The HDD is good and the RAM is comparable to the 360. The graphics card is very outdated (the Wii is probably more advanced), and the CPU at 1.8 GHz doesn't quite compare with triple 3.2 GHz cores of a 360.
And they'd probably have to charge PS3 type prices just to try to stay afloat, and I think we all know how well they'd do with those prices.
Amazing that some investors are just this stupid. At this point, how could they EVER make that money back? Even if they sold that keyboard for $200 and it was pure profit, they'd have to sell 350,000 of 'em and they'll never do that (especially at that price).
It's like watching Duke Nukem Forever's development, only more absurd.
Comment forecast: Bits of genius surrounded by a sea of mediocrity.
Why they don't just rename the company "Vapor', will save a lot of blog discussions....
They should change "Infinium" to "Ad infinitum" delay the release till infinity...
"What's in a name? That which we call a phantom
By any other word would smell as fishy."
Circumcision is child abuse.
I love it! That is the best laugh I have had all day. Have them buy 3D Realms and it will be the joke of the year.
March 2006: Scott Miller, CEO of 3D Realms, announced that the company intends on developing a sequel to Duke Nukem Forever.
"I use a Mac because I'm just better than you are."
Vijay, the world's most desperate venture capitalist.
-- n
"The Board of Directors believes that the name change would be in the best interests of the Company because the new name better reflects the long-term growth strategy of the Company."
I'll say.
Don't trust a bull's horn, a doberman's tooth, a runaway horse or me.
no, this is Phantomware
This company definitely needs to be put into the Guinness World Records... $69 million wasted with nothing to show. According to the related wikipedia article, they started back in 2002. They had four years to come up with something, anything, and managed to only gain fame through their downfall. They could have bought that for a lot less -__-.
Comment removed based on user account deletion
So if they started in 2002, they've been going for 4 years. 4 years at 70 million dollars is 17.5 million dollars per year.
Assuming a 50% marketing, promotion, and etc cost, that leaves 8.75 million for staff and development. Assuming a generous 100,000 per year compensation package and 100,000 in per-employee support costs (office space, etc), that's a full-time staff of 44 developers.
44 developers, working full time, for 4 years. With a full marketing budget for a product that doesn't exist. Assume a 50/50 split between hardware and software, that's 22 people making the console and 22 people programming the interface, including artists.
70 million really should have been enough. Can you say "scam?"
The ______ Agenda
They started in Sarasota and hosed quite a few local investers, then moved. So we follow the tale of these crooks.
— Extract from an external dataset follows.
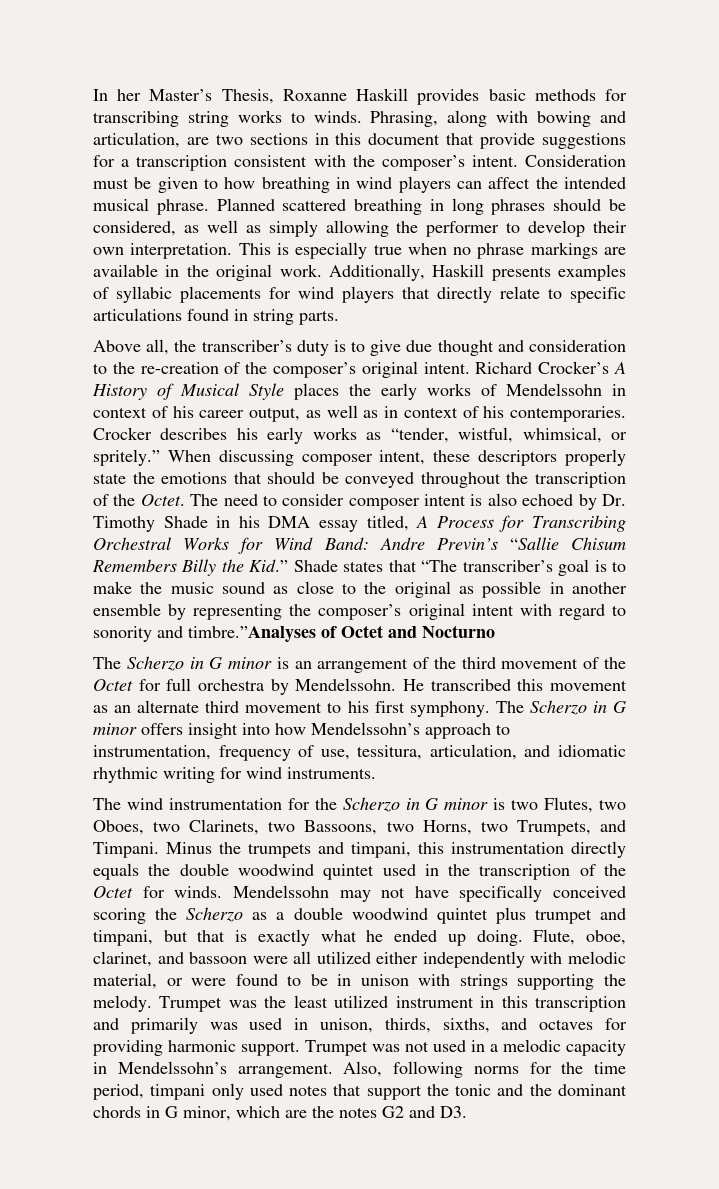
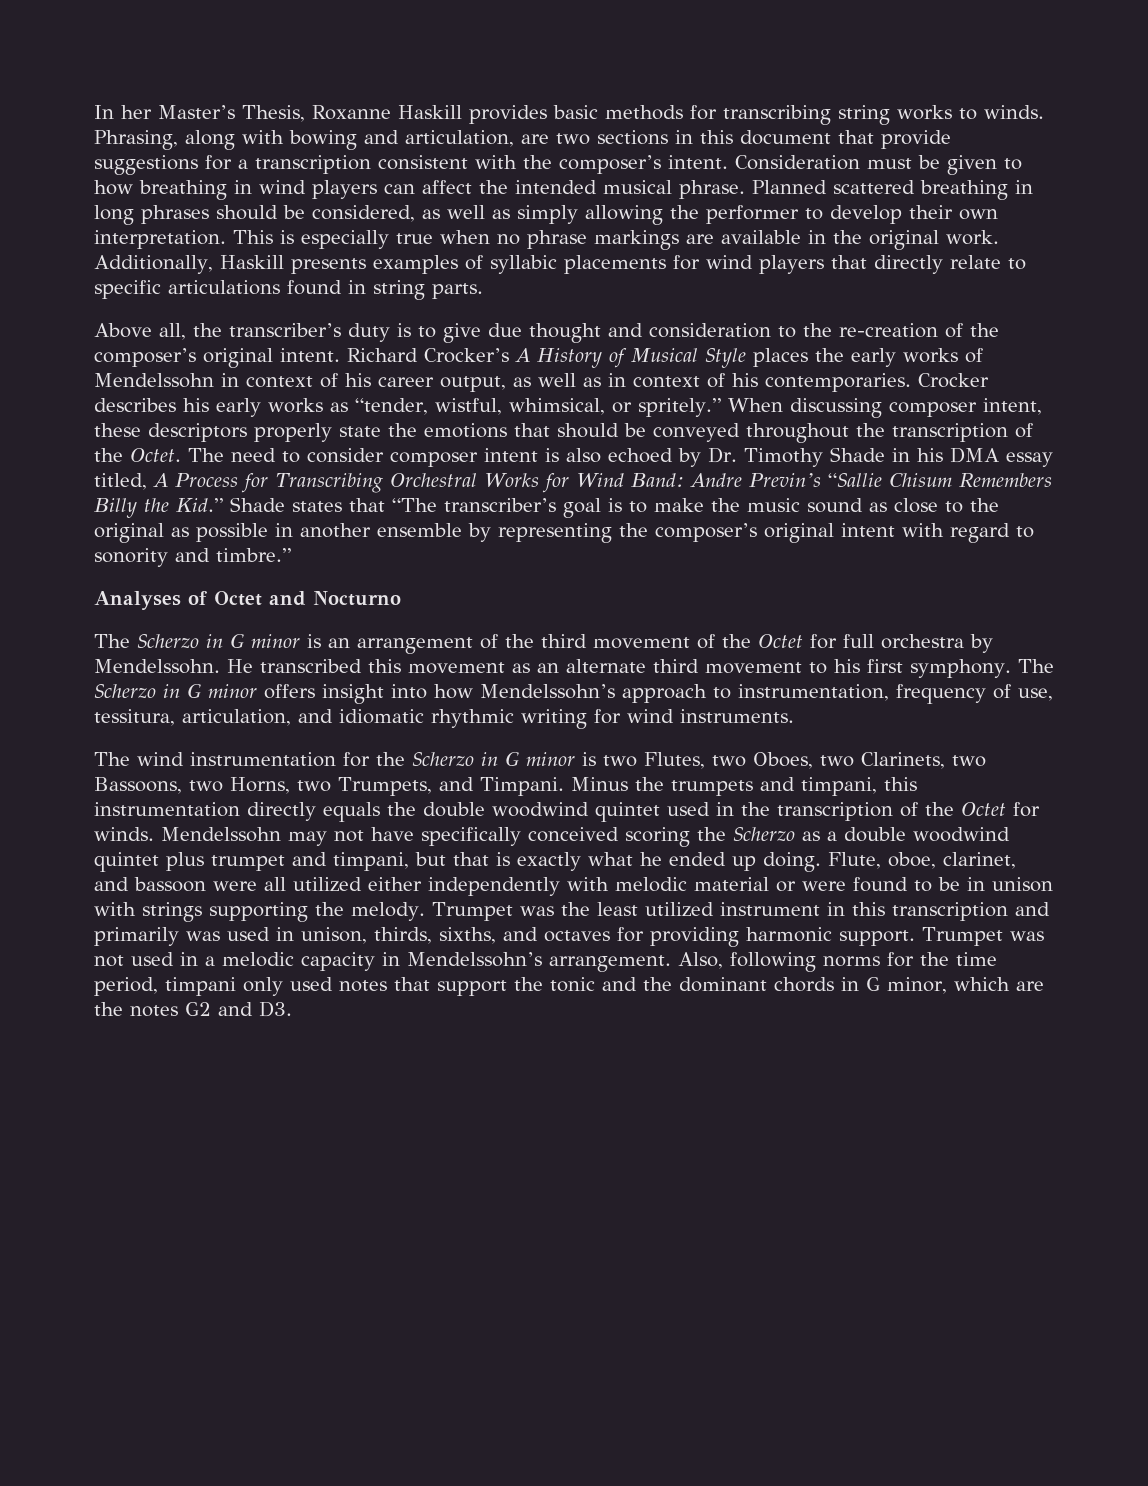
[188,626,316,642] timbre.”Analyses -> [216,548,291,562] [94,591,181,610] timbre.” // Analyses
[93,973,157,989] material, -> [694,877,769,891] material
e ?AID=/20060517/BUSINESS/605170595/-1/GOOGLE01
http://www.heraldtribune.com/apps/pbcs.dll/articl
Do some searching on Tim and you'll find that he's started a whole host of companies where investers were coralled and then the money was spent in lavish style. See DBN and Savvis Communications. These companies were sold off early on, and after Tim bowed out, one did rather well. Savvis continues to this day. But as far as I can tell, Tim only excels in bullshitting investors into opening their wallets, then spending and spending and bullshitting some more.
Do some more searching and you'll find whole web pages devoted to exposing either Tim or his Phantom console as a hoax, scam, pump n' dump scheme etc. Some of them are really entertaining to read through.
(I knew Tim when he was teenage phone phreak trafficing in Commodore 64 games over a 300 baud... then the screaming fast 1200 baud Hayes modem. Anyone C64 people remember the "Wacko Cracko Brothers"? Hehe. Name that year.)
according to their own SEC filings, they've spent about 10% or so of their budget on R&D (on a new console here, mind thee), and about 70%+ on 'consulting fees'. Scam? Yes.
This is where I get my recommended daily allowance of "Foot in Mouth."